RNA-seq is a technique used to determine how much RNA is transcribed from specific genes in a genome. With this information, I can determine how genes are expressed in different mutations, which genes are active, and if there are any patterns of expression present (Wang et al., 2009). Using the terminal emulator, PuTTY, I used the University of Massachusetts Green High-Performance Computing Cluster (GHPCC) to analyze datasets looking for specific patterns of regulation between gt1 ra3 and sts1 mutants. This summer, I began the process of performing RNA-seq analysis by taking short fragments of cDNA (reads) and aligning them to a reference maize genome to determine where the genes are expressed.
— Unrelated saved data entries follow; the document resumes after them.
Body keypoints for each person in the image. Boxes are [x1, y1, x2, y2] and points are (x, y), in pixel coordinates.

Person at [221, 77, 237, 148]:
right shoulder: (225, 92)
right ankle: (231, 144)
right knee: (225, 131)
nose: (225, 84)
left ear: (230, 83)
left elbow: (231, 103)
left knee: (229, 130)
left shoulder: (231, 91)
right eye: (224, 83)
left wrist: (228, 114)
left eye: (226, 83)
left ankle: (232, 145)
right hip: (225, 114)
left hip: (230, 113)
I first used the software package Trimmomatic, to trim any reads with low quality scores (Williams et al., 2016). Then, I used the software package Bowtie2, to make an index of the reference genome and align the trimmed reads to the Zea mays genome (Portwood et al., 2018). Lastly, I ran the software package featureCount which uses an algorithm to count reads per gene (Liao et al., 2014). With the results from featureCount, I will be able to plot and analyze the data to determine how the GT1 transcription factor regulation changes in each of the mutants and finally, conclude how GT1 represses growth.
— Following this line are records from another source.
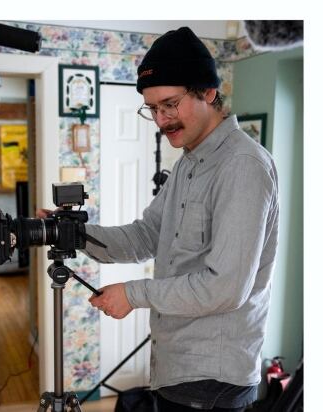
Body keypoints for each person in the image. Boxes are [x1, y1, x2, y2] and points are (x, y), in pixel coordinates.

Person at [77, 27, 279, 411]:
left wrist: (132, 294)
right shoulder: (190, 160)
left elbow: (226, 287)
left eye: (170, 104)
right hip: (178, 366)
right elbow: (145, 235)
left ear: (208, 92)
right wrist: (72, 234)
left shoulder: (242, 166)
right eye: (153, 108)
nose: (162, 119)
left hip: (213, 380)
This project helped me gain new skills in bioinformatics, which is something I did not have knowledge in before. My goal after college is to continue working in a research lab, so the coding skills I learned with this project will help my professional career, especially in a time where bioinformatics is a growing industry. Not only am I advancing my professional goals, but I am also understanding my future goals. Before this project, I did not know what bioinformatics encompassed. I assumed I would not enjoy it because coding was involved, but through this project I learned that I do enjoy the data analysis behind RNA-seq and I would want to continue working in the field of bioinformatics.


I would like to thank CAFE for sponsoring this project and the Bartlett lab, especially Madelaine Bartlett and Joseph Gallagher, for helping me with this project.